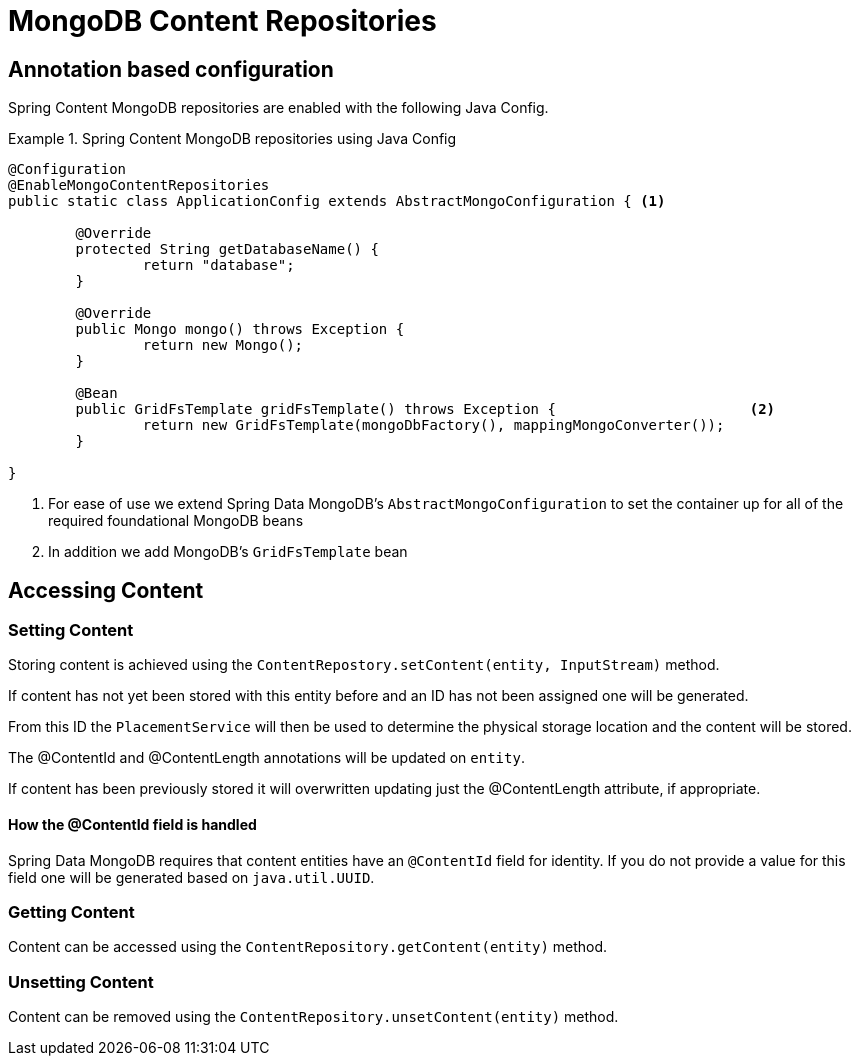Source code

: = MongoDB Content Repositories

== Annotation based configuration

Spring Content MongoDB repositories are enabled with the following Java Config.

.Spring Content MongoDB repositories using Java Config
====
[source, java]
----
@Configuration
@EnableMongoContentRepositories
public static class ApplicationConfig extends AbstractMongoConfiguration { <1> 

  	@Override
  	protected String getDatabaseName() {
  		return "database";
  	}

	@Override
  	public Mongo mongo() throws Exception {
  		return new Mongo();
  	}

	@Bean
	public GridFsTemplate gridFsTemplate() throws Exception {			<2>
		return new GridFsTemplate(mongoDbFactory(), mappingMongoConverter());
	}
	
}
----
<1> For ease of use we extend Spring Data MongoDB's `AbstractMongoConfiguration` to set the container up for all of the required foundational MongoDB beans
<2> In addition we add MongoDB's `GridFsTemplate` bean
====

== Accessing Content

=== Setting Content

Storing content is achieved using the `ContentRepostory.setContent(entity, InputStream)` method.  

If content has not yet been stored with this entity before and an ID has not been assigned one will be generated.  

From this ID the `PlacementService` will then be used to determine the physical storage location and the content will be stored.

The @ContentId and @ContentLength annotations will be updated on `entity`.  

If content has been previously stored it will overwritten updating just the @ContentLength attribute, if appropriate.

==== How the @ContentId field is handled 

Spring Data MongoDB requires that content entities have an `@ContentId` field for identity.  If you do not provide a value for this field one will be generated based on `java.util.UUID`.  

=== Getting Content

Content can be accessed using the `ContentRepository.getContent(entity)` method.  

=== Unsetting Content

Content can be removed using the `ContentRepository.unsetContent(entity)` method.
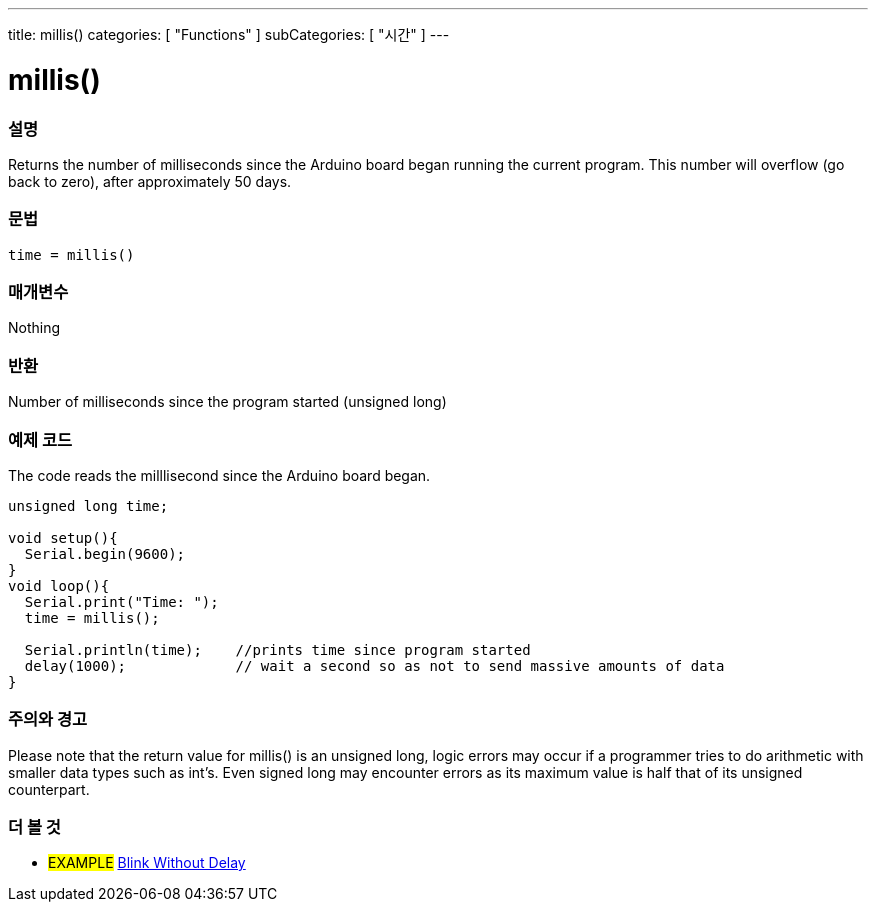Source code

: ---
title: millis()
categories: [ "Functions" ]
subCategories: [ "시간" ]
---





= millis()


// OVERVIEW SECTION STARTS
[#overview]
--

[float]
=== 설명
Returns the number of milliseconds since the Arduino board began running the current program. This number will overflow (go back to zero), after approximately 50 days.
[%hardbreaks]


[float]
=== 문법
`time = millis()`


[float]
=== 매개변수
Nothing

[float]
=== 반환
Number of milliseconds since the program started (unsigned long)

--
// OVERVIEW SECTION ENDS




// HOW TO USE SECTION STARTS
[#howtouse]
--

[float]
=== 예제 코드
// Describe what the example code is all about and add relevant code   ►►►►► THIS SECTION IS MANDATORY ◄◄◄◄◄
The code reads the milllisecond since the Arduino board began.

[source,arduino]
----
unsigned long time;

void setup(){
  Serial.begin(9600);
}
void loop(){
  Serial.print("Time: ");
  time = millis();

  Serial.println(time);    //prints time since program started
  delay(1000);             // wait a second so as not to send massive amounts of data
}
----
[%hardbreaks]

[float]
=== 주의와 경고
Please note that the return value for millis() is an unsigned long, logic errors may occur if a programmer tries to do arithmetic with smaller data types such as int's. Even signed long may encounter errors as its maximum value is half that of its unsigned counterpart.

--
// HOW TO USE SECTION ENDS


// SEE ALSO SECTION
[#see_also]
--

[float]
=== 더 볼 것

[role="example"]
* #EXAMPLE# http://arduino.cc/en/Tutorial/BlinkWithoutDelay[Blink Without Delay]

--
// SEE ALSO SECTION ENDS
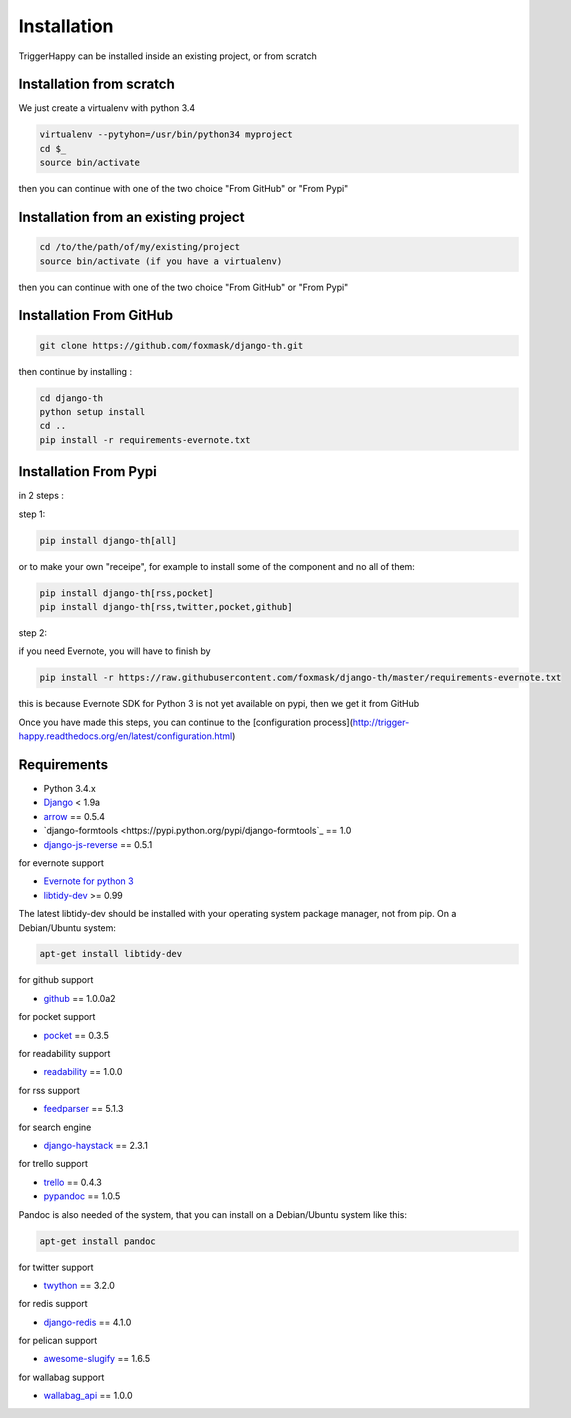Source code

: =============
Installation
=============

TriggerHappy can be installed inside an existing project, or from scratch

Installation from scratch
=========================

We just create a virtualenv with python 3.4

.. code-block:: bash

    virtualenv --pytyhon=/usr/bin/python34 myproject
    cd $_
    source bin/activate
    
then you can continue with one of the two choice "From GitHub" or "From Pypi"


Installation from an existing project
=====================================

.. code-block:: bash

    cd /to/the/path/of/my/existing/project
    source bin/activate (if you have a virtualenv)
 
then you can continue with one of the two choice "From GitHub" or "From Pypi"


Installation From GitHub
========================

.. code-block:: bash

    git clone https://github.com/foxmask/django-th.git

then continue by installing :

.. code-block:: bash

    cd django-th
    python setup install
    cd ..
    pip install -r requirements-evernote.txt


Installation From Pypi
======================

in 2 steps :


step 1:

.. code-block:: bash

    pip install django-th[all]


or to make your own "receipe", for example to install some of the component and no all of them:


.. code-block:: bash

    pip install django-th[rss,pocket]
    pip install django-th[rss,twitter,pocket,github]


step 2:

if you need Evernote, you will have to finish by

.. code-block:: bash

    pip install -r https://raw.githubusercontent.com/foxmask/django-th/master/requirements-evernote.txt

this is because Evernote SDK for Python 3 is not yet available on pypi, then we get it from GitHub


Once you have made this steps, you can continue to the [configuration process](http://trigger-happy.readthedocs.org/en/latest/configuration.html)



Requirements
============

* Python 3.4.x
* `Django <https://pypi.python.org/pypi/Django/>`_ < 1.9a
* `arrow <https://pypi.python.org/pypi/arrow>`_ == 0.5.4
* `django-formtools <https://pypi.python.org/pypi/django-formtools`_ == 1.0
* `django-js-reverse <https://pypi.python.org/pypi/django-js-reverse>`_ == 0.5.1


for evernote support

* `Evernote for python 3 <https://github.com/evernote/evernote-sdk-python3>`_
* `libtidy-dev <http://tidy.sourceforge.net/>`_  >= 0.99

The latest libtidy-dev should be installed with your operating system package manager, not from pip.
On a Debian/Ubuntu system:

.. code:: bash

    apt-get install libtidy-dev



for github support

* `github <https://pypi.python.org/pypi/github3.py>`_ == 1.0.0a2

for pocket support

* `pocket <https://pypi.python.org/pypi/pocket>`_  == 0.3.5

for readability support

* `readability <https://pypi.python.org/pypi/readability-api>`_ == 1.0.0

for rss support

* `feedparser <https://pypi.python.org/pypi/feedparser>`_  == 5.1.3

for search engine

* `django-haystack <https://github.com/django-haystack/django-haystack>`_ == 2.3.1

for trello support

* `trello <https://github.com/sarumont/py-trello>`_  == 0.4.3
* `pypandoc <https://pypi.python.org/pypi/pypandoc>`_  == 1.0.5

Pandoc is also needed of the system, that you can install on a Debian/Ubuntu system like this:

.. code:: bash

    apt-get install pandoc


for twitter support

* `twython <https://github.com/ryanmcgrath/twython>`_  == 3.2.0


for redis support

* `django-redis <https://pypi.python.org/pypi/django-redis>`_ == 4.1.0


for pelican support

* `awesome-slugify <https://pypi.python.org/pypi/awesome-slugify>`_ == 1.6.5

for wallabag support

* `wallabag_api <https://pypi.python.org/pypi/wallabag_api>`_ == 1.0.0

• • •

• **EXERCISE REQUIREMENTS**: The reply should contain all of the data above, word for word, with no pictures.

• **RESPONSE**:
Source code

: = MongoDB Content Repositories

== Annotation based configuration

Spring Content MongoDB repositories are enabled with the following Java Config.

.Spring Content MongoDB repositories using Java Config
====
[source, java]
----
@Configuration
@EnableMongoContentRepositories
public static class ApplicationConfig extends AbstractMongoConfiguration { <1> 

  	@Override
  	protected String getDatabaseName() {
  		return "database";
  	}

	@Override
  	public Mongo mongo() throws Exception {
  		return new Mongo();
  	}

	@Bean
	public GridFsTemplate gridFsTemplate() throws Exception {			<2>
		return new GridFsTemplate(mongoDbFactory(), mappingMongoConverter());
	}
	
}
----
<1> For ease of use we extend Spring Data MongoDB's `AbstractMongoConfiguration` to set the container up for all of the required foundational MongoDB beans
<2> In addition we add MongoDB's `GridFsTemplate` bean
====

== Accessing Content

=== Setting Content

Storing content is achieved using the `ContentRepostory.setContent(entity, InputStream)` method.  

If content has not yet been stored with this entity before and an ID has not been assigned one will be generated.  

From this ID the `PlacementService` will then be used to determine the physical storage location and the content will be stored.

The @ContentId and @ContentLength annotations will be updated on `entity`.  

If content has been previously stored it will overwritten updating just the @ContentLength attribute, if appropriate.

==== How the @ContentId field is handled 

Spring Data MongoDB requires that content entities have an `@ContentId` field for identity.  If you do not provide a value for this field one will be generated based on `java.util.UUID`.  

=== Getting Content

Content can be accessed using the `ContentRepository.getContent(entity)` method.  

=== Unsetting Content

Content can be removed using the `ContentRepository.unsetContent(entity)` method.
Source code

: ---
title: millis()
categories: [ "Functions" ]
subCategories: [ "시간" ]
---





= millis()


// OVERVIEW SECTION STARTS
[#overview]
--

[float]
=== 설명
Returns the number of milliseconds since the Arduino board began running the current program. This number will overflow (go back to zero), after approximately 50 days.
[%hardbreaks]


[float]
=== 문법
`time = millis()`


[float]
=== 매개변수
Nothing

[float]
=== 반환
Number of milliseconds since the program started (unsigned long)

--
// OVERVIEW SECTION ENDS




// HOW TO USE SECTION STARTS
[#howtouse]
--

[float]
=== 예제 코드
// Describe what the example code is all about and add relevant code   ►►►►► THIS SECTION IS MANDATORY ◄◄◄◄◄
The code reads the milllisecond since the Arduino board began.

[source,arduino]
----
unsigned long time;

void setup(){
  Serial.begin(9600);
}
void loop(){
  Serial.print("Time: ");
  time = millis();

  Serial.println(time);    //prints time since program started
  delay(1000);             // wait a second so as not to send massive amounts of data
}
----
[%hardbreaks]

[float]
=== 주의와 경고
Please note that the return value for millis() is an unsigned long, logic errors may occur if a programmer tries to do arithmetic with smaller data types such as int's. Even signed long may encounter errors as its maximum value is half that of its unsigned counterpart.

--
// HOW TO USE SECTION ENDS


// SEE ALSO SECTION
[#see_also]
--

[float]
=== 더 볼 것

[role="example"]
* #EXAMPLE# http://arduino.cc/en/Tutorial/BlinkWithoutDelay[Blink Without Delay]

--
// SEE ALSO SECTION ENDS
Source code

: =============
Installation
=============

TriggerHappy can be installed inside an existing project, or from scratch

Installation from scratch
=========================

We just create a virtualenv with python 3.4

.. code-block:: bash

    virtualenv --pytyhon=/usr/bin/python34 myproject
    cd $_
    source bin/activate
    
then you can continue with one of the two choice "From GitHub" or "From Pypi"


Installation from an existing project
=====================================

.. code-block:: bash

    cd /to/the/path/of/my/existing/project
    source bin/activate (if you have a virtualenv)
 
then you can continue with one of the two choice "From GitHub" or "From Pypi"


Installation From GitHub
========================

.. code-block:: bash

    git clone https://github.com/foxmask/django-th.git

then continue by installing :

.. code-block:: bash

    cd django-th
    python setup install
    cd ..
    pip install -r requirements-evernote.txt


Installation From Pypi
======================

in 2 steps :


step 1:

.. code-block:: bash

    pip install django-th[all]


or to make your own "receipe", for example to install some of the component and no all of them:


.. code-block:: bash

    pip install django-th[rss,pocket]
    pip install django-th[rss,twitter,pocket,github]


step 2:

if you need Evernote, you will have to finish by

.. code-block:: bash

    pip install -r https://raw.githubusercontent.com/foxmask/django-th/master/requirements-evernote.txt

this is because Evernote SDK for Python 3 is not yet available on pypi, then we get it from GitHub


Once you have made this steps, you can continue to the [configuration process](http://trigger-happy.readthedocs.org/en/latest/configuration.html)



Requirements
============

* Python 3.4.x
* `Django <https://pypi.python.org/pypi/Django/>`_ < 1.9a
* `arrow <https://pypi.python.org/pypi/arrow>`_ == 0.5.4
* `django-formtools <https://pypi.python.org/pypi/django-formtools`_ == 1.0
* `django-js-reverse <https://pypi.python.org/pypi/django-js-reverse>`_ == 0.5.1


for evernote support

* `Evernote for python 3 <https://github.com/evernote/evernote-sdk-python3>`_
* `libtidy-dev <http://tidy.sourceforge.net/>`_  >= 0.99

The latest libtidy-dev should be installed with your operating system package manager, not from pip.
On a Debian/Ubuntu system:

.. code:: bash

    apt-get install libtidy-dev



for github support

* `github <https://pypi.python.org/pypi/github3.py>`_ == 1.0.0a2

for pocket support

* `pocket <https://pypi.python.org/pypi/pocket>`_  == 0.3.5

for readability support

* `readability <https://pypi.python.org/pypi/readability-api>`_ == 1.0.0

for rss support

* `feedparser <https://pypi.python.org/pypi/feedparser>`_  == 5.1.3

for search engine

* `django-haystack <https://github.com/django-haystack/django-haystack>`_ == 2.3.1

for trello support

* `trello <https://github.com/sarumont/py-trello>`_  == 0.4.3
* `pypandoc <https://pypi.python.org/pypi/pypandoc>`_  == 1.0.5

Pandoc is also needed of the system, that you can install on a Debian/Ubuntu system like this:

.. code:: bash

    apt-get install pandoc


for twitter support

* `twython <https://github.com/ryanmcgrath/twython>`_  == 3.2.0


for redis support

* `django-redis <https://pypi.python.org/pypi/django-redis>`_ == 4.1.0


for pelican support

* `awesome-slugify <https://pypi.python.org/pypi/awesome-slugify>`_ == 1.6.5

for wallabag support

* `wallabag_api <https://pypi.python.org/pypi/wallabag_api>`_ == 1.0.0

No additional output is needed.